Cabe señalar además que la vitamina C es una de las más importantes para los corredores ya que funciona como un antioxidante que limita el daño a los músculos y tejidos provocado por los radicales libres que se producen con el ejercicio. Asimismo, esta vitamina es fundamental para la formación de colágeno que es el principal componente del tejido conectivo, por lo que juega un rol muy relevante en la cicatrización y curación de heridas.

• Comer cereales y legumbres: “Ambos alimentos contienen un alto valor nutritivo. Tienen fibras solubles que ayudan a mantener el peso, los niveles de colesterol y azúcar en la sangre normales; e insolubles, que mejoran el tránsito intestinal. Además, son ricas en proteínas, vitaminas, minerales y están exentas de grasas de mala calidad”, destacan en ISS. Por otra parte, cereales como la quínoa superan en valor biológico a otros tradicionales granos de este grupo, tienen un alto contenido de vitamina B, C y E y muy pocas calorías, por lo que se recomienda su consumo al menos dos veces a la semana.

• Endulzar con miel: Tomar infusiones o jugos con miel es una excelente alternativa, ya que ésta actúa como un antibiótico natural.

• Tomar sopa: Las sopas naturales y cremas de verduras caseras son una excelente opción en esta época, especialmente en la cena, ya que al ser más livianas facilitarán el sueño y una mejor digestión.

• Comer verduras: Consumir alcachofas, berenjenas, zapallos o coliflores es también muy beneficioso, porque además de contar con pocas calorías estas verduras ejercen una acción tonificante y antioxidante, ideal para esta época.

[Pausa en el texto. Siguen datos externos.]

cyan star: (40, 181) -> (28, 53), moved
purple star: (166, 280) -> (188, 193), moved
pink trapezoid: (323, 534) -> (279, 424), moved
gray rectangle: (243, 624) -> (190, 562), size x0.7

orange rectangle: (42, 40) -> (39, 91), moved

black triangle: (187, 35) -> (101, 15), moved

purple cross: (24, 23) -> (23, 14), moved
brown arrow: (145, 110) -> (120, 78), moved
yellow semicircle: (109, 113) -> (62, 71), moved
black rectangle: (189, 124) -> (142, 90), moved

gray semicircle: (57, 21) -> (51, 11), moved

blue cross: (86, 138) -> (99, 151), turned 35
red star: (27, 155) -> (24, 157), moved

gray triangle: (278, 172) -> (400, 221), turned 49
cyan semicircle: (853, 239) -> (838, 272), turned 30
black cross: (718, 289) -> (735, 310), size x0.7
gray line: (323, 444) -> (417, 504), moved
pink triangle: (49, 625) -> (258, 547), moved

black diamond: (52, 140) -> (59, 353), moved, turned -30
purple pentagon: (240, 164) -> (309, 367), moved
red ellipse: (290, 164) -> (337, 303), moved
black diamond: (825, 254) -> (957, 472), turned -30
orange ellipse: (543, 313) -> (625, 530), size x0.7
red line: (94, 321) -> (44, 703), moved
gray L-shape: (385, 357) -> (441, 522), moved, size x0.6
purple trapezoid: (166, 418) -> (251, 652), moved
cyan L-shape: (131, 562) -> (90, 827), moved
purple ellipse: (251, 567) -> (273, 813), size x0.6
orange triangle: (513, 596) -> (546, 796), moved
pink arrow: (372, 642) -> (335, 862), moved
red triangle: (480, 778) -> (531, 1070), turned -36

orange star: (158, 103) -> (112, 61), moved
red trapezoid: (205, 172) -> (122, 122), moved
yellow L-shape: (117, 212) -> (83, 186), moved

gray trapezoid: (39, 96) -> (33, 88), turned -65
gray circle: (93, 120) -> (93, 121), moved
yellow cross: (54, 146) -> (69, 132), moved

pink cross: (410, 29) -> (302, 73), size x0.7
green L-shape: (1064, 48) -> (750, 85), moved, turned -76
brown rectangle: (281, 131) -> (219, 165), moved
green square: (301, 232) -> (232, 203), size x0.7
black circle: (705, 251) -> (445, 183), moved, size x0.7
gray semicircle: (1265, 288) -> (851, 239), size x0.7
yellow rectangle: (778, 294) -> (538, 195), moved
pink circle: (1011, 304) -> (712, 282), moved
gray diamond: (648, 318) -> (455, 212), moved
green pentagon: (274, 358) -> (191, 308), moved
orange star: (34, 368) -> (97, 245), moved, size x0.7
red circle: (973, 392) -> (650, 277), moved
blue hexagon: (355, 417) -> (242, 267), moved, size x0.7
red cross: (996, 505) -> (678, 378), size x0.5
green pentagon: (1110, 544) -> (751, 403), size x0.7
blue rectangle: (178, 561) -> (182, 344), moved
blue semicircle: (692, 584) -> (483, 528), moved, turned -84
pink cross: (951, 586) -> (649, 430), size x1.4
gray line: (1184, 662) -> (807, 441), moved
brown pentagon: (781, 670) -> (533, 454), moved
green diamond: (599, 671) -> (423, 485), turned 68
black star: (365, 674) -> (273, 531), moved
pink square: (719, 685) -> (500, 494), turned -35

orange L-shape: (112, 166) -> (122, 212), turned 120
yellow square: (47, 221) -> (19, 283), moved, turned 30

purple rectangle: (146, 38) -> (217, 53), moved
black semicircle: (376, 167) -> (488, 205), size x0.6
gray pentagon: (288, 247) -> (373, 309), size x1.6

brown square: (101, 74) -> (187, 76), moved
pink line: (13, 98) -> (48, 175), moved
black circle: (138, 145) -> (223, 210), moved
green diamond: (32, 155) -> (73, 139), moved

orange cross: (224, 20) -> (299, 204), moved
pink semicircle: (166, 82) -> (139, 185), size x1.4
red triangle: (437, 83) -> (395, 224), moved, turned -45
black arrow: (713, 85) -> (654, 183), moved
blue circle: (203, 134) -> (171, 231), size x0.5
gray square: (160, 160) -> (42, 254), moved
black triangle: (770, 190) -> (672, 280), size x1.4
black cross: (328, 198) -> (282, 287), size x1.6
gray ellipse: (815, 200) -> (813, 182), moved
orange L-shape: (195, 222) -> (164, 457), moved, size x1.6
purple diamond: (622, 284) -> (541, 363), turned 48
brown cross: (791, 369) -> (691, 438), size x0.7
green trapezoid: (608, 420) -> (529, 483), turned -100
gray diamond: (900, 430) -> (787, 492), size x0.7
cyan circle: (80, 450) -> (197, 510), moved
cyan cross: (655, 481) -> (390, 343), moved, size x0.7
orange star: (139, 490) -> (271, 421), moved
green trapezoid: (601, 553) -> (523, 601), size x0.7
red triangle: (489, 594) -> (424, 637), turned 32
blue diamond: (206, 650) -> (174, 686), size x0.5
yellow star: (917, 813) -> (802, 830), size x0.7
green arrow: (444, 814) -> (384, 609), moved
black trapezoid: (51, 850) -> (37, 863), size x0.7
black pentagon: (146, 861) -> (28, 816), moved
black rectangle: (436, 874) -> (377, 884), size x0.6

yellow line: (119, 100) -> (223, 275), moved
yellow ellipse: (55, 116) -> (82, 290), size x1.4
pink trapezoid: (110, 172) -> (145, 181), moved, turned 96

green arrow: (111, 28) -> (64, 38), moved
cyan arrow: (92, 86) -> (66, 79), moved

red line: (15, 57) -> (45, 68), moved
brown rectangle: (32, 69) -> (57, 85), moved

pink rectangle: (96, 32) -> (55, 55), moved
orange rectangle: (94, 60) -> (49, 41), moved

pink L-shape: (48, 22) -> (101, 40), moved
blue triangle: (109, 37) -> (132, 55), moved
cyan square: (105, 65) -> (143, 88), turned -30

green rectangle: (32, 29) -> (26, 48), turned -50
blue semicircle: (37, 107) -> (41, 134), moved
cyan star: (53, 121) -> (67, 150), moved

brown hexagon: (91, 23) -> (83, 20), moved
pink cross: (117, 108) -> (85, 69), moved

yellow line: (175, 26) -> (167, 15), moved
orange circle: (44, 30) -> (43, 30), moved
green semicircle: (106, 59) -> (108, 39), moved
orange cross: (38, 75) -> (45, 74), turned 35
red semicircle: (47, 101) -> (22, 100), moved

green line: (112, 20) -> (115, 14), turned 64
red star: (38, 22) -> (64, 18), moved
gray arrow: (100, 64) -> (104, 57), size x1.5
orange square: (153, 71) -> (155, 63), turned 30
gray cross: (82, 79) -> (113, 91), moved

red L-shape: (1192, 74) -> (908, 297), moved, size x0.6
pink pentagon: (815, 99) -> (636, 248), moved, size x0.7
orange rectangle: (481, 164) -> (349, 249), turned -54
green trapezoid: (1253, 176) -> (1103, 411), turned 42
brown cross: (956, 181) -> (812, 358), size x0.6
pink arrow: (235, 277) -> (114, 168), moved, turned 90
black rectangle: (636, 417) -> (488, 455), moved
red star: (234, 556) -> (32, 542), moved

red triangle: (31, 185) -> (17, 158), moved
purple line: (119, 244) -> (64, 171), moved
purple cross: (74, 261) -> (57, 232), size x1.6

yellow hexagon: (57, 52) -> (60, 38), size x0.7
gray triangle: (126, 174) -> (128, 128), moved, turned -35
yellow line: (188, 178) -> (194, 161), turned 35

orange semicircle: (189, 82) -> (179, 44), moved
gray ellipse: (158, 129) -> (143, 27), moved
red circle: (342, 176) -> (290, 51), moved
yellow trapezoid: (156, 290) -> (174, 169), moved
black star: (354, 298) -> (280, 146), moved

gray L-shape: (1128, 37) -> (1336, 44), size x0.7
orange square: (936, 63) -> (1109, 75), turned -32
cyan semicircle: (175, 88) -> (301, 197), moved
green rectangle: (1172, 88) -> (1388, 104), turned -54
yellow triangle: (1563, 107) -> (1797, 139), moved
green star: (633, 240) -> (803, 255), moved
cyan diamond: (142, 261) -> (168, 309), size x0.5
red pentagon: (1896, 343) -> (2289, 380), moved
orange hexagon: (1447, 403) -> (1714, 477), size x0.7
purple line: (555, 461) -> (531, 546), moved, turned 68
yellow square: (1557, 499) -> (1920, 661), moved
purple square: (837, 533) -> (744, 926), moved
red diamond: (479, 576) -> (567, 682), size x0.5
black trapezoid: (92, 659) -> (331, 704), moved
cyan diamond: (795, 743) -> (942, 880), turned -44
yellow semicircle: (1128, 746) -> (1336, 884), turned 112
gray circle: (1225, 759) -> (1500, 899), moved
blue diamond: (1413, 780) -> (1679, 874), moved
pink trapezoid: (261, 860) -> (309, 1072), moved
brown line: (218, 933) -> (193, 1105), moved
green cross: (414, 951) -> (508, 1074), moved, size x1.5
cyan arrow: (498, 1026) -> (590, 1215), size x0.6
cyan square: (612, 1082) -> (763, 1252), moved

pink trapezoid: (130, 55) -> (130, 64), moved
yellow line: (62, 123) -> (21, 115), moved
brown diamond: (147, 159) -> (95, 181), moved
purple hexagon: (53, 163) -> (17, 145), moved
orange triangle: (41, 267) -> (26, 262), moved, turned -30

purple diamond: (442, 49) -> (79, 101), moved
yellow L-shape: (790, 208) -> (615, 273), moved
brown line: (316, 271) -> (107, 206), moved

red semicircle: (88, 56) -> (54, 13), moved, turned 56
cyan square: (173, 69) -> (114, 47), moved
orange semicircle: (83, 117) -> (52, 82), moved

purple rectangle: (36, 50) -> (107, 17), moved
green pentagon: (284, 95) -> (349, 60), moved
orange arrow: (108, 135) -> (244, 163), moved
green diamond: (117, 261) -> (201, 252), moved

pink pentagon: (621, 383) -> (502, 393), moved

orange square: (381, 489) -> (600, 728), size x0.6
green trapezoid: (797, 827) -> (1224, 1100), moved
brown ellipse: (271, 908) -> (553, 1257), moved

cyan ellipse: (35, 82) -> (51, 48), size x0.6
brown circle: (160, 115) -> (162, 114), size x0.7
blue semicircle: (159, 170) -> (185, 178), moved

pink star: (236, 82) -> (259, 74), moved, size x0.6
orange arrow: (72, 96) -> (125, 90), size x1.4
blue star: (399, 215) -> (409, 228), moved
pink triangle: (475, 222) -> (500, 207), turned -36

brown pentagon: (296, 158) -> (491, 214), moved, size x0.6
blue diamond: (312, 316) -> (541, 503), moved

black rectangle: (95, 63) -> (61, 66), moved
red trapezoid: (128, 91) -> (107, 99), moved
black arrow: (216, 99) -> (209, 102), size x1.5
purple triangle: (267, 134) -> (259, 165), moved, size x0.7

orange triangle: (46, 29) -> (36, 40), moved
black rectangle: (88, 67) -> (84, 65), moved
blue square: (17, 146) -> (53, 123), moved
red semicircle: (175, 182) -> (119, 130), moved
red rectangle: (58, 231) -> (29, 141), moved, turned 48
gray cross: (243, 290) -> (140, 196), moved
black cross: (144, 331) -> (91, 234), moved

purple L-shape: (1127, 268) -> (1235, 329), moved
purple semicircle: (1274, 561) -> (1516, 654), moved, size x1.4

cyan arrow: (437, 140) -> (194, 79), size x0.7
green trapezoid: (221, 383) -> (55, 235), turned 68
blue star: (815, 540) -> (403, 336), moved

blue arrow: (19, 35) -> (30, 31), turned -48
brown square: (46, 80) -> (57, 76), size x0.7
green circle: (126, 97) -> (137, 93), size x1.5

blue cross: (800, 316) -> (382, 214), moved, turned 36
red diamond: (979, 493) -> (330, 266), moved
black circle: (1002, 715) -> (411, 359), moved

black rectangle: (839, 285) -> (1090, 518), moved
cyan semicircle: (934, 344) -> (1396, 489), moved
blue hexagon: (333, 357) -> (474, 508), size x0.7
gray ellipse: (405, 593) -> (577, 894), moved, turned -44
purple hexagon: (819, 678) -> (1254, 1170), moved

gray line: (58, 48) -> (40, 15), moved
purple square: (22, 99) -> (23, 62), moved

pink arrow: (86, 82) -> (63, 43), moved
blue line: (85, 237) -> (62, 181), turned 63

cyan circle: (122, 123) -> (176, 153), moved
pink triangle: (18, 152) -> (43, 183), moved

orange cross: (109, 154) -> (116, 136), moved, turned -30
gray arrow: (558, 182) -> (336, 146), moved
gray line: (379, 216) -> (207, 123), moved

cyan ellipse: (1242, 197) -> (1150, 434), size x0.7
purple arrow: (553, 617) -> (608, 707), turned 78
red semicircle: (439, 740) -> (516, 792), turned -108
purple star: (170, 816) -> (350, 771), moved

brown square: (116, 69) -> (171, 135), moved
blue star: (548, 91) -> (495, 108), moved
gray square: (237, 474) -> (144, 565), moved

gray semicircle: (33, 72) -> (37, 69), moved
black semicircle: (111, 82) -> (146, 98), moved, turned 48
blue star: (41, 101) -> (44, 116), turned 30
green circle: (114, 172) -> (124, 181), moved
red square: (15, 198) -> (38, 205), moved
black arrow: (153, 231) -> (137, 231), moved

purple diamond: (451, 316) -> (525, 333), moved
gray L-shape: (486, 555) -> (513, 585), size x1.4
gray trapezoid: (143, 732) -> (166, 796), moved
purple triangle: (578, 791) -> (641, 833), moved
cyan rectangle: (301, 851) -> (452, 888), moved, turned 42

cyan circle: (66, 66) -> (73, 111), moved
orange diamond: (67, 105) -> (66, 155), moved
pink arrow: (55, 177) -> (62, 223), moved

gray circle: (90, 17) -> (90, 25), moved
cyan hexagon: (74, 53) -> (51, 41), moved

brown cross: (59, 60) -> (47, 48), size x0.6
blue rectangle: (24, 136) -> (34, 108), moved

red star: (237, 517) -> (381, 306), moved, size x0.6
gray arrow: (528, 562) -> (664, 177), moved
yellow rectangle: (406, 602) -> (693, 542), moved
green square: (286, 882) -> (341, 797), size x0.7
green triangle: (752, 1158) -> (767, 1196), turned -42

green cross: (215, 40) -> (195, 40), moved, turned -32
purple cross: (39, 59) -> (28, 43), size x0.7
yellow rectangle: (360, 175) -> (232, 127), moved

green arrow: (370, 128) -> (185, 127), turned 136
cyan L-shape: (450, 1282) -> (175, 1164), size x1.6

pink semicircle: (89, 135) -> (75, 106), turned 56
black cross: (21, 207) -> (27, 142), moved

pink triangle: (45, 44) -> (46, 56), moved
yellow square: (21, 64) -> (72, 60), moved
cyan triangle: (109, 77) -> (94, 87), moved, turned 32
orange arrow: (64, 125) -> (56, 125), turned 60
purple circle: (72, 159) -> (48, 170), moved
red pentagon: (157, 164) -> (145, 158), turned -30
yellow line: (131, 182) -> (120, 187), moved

Asimismo, en otoño-invierno sería recomendable aumentar la ingesta de alimentos que contengan vitamina D, ya que potenciaría nuestro sistema inmunológico. Así lo sugieren por ejemplo investigadores de la Universidad de Colorado, el Hospital General de Massachusetts y el Hospital Infantil de Boston de Estados Unidos, que en sus estudios demostraron que su carencia se asocia al resfrío común.
La vitamina D es producida por nuestro propio cuerpo gracias a la exposición a los rayos de sol, y como en esta época del año eso disminuye, sería conveniente comer más alimentos que proveen de este nutriente como son la leche, los huevos, la mantequilla y los pescados grasos. Más aún, considerando que la vitamina D es también esencial para la absorción de fósforo y calcio, minerales que cumplen una función estructural en nuestro cuerpo al formar parte de huesos y dientes.